_Instructions to follow_
Find the line containing "analysis of squamous" in the records below. Copy exactly that line and each one after it, ending at the line containing "medium amount of", and nothing more.

Input data below:

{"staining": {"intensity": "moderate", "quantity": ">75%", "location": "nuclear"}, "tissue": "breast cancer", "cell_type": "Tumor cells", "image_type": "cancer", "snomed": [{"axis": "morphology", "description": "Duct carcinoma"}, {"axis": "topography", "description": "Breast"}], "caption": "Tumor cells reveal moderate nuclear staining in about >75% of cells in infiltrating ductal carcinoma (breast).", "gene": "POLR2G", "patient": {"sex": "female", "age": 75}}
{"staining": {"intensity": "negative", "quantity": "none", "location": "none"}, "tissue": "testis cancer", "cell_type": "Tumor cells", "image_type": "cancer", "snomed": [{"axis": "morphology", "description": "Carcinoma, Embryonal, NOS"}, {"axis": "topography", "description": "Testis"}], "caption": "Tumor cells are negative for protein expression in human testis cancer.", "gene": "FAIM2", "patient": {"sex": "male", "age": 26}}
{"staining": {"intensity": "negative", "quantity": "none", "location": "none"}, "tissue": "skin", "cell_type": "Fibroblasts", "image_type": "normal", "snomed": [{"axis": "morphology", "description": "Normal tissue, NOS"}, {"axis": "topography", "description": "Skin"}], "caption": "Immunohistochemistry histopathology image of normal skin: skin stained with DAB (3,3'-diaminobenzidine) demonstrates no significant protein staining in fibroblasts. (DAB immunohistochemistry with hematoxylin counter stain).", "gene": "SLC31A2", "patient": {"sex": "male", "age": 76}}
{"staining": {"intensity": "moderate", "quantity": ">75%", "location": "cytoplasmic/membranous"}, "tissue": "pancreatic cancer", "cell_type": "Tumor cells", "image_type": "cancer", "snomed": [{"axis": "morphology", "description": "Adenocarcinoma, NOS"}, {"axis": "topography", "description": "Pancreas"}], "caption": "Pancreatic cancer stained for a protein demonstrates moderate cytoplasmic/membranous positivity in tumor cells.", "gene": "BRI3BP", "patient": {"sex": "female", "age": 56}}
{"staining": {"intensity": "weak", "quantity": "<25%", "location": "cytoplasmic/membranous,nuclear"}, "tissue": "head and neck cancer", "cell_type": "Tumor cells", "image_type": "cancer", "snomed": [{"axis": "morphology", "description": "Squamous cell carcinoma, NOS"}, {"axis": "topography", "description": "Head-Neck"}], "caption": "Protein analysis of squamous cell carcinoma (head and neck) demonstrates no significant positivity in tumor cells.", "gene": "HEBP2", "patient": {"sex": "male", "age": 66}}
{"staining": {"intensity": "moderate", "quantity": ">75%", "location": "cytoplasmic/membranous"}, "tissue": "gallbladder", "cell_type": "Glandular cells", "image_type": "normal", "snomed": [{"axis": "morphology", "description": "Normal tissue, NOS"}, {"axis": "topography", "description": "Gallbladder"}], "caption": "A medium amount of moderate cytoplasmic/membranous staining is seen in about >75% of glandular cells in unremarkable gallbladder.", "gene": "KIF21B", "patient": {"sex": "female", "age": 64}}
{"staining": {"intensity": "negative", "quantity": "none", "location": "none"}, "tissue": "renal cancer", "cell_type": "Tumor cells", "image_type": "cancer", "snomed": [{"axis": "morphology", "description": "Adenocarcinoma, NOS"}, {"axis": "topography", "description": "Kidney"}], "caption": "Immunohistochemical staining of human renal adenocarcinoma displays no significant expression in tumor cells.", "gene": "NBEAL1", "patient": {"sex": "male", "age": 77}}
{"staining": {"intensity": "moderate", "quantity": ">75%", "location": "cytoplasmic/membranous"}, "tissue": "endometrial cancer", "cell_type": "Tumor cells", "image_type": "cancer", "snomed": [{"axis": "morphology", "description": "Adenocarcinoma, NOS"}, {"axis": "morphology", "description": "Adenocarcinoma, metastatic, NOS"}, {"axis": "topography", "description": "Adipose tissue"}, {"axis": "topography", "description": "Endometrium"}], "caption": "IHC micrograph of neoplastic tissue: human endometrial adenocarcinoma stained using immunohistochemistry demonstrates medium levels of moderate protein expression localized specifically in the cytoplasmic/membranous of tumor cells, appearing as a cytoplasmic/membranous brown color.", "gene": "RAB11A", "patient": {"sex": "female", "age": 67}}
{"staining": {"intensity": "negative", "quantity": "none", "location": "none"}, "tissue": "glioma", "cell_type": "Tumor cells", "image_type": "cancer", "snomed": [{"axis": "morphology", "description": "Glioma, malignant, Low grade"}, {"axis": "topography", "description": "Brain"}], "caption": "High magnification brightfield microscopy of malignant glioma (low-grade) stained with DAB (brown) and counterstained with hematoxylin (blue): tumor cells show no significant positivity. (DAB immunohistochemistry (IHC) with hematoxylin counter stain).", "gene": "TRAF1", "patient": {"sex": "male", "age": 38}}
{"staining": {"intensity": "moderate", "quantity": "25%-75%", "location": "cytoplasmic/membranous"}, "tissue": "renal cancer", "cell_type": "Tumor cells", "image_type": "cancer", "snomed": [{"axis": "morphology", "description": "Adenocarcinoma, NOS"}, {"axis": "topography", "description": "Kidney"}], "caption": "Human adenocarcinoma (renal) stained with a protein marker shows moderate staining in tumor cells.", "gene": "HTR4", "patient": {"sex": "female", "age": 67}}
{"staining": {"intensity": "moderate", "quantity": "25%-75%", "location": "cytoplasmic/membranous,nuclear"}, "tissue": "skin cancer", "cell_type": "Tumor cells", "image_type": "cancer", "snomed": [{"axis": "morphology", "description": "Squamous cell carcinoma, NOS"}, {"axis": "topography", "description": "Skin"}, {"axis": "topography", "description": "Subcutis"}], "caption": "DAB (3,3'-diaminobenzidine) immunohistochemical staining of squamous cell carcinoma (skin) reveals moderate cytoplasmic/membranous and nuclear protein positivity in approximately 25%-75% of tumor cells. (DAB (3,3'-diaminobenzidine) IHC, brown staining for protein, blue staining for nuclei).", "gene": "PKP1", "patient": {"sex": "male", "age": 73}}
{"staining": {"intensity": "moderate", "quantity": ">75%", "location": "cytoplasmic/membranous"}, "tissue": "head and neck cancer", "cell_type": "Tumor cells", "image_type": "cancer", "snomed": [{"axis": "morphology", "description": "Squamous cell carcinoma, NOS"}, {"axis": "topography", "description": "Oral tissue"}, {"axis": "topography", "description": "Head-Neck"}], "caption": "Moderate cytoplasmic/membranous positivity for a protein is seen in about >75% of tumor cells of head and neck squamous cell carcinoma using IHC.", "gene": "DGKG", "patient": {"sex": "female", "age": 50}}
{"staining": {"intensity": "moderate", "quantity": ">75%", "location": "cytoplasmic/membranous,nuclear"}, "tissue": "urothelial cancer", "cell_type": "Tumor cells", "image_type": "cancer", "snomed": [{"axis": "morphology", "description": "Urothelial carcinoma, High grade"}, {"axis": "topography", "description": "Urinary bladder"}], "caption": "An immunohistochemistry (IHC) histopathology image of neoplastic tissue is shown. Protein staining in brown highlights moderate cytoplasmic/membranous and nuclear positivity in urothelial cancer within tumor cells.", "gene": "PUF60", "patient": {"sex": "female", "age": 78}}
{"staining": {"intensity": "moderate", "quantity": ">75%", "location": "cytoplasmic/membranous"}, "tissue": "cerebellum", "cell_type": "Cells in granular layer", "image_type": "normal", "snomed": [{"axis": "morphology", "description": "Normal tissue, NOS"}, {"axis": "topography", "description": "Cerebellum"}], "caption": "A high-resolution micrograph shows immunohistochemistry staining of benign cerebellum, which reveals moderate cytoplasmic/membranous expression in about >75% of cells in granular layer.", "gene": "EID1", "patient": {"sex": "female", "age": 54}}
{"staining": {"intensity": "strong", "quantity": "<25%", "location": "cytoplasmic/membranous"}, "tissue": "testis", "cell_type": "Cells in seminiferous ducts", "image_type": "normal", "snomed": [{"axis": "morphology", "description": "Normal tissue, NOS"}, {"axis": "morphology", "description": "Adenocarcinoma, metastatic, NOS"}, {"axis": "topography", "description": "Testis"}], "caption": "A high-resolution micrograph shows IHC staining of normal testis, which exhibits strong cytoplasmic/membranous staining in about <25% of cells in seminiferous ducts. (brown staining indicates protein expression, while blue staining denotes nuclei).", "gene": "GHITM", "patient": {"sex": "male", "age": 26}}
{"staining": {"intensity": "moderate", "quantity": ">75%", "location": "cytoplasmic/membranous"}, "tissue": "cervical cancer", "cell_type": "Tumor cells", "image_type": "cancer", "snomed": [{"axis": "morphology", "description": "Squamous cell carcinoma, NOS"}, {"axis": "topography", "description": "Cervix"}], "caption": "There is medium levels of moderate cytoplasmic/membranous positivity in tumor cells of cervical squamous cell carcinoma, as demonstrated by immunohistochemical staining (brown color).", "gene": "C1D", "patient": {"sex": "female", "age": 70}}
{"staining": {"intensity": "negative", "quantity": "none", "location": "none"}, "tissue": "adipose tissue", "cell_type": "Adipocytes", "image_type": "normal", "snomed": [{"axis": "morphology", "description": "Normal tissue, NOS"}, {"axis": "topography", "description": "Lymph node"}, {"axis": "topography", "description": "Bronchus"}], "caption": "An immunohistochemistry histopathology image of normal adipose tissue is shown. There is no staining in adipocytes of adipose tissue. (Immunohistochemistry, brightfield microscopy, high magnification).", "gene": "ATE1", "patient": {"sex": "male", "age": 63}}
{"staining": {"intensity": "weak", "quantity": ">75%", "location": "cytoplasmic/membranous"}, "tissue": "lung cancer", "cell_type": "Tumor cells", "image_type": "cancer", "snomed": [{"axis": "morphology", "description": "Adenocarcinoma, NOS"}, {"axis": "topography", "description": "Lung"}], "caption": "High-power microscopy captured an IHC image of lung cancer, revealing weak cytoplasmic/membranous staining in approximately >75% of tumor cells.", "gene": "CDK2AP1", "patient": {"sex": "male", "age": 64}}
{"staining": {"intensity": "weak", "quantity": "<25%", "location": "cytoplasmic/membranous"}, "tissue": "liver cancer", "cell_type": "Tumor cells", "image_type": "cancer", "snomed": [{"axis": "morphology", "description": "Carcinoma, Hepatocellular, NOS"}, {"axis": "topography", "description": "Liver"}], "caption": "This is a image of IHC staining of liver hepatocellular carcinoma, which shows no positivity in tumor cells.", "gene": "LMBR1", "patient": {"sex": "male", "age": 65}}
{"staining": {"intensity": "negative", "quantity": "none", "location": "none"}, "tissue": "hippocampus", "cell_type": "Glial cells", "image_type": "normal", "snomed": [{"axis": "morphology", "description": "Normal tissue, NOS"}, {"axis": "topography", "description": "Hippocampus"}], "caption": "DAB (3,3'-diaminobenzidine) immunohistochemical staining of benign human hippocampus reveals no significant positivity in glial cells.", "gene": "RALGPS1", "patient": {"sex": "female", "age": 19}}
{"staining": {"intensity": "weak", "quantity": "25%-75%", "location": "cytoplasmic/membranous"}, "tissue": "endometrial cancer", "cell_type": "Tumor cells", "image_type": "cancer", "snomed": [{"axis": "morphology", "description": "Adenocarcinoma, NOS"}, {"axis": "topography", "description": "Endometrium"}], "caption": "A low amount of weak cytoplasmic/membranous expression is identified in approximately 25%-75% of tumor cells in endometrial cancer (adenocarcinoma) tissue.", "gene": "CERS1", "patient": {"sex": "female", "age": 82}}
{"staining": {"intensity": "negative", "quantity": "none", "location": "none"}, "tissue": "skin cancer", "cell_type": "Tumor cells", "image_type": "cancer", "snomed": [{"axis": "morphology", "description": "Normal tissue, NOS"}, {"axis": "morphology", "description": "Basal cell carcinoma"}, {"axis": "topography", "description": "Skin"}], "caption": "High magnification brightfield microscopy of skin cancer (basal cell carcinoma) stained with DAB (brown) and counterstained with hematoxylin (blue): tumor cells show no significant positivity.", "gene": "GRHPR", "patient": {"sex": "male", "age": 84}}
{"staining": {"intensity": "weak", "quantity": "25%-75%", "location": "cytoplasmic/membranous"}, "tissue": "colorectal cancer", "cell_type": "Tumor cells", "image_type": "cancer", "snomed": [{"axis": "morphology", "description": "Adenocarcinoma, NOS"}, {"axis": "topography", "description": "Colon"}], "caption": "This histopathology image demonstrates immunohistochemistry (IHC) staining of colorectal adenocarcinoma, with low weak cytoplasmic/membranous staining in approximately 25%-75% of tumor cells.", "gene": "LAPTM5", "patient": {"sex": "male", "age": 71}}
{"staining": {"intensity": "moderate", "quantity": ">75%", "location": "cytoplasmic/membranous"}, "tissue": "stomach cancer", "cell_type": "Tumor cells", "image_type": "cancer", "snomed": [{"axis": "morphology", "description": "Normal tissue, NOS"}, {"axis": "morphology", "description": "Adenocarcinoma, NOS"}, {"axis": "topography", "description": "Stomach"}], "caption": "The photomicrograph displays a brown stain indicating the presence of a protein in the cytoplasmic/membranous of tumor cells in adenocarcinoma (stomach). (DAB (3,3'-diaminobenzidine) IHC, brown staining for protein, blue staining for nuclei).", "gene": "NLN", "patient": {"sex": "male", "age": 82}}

End of Input data.

_Solution for this exercise_
{"staining": {"intensity": "weak", "quantity": "<25%", "location": "cytoplasmic/membranous,nuclear"}, "tissue": "head and neck cancer", "cell_type": "Tumor cells", "image_type": "cancer", "snomed": [{"axis": "morphology", "description": "Squamous cell carcinoma, NOS"}, {"axis": "topography", "description": "Head-Neck"}], "caption": "Protein analysis of squamous cell carcinoma (head and neck) demonstrates no significant positivity in tumor cells.", "gene": "HEBP2", "patient": {"sex": "male", "age": 66}}
{"staining": {"intensity": "moderate", "quantity": ">75%", "location": "cytoplasmic/membranous"}, "tissue": "gallbladder", "cell_type": "Glandular cells", "image_type": "normal", "snomed": [{"axis": "morphology", "description": "Normal tissue, NOS"}, {"axis": "topography", "description": "Gallbladder"}], "caption": "A medium amount of moderate cytoplasmic/membranous staining is seen in about >75% of glandular cells in unremarkable gallbladder.", "gene": "KIF21B", "patient": {"sex": "female", "age": 64}}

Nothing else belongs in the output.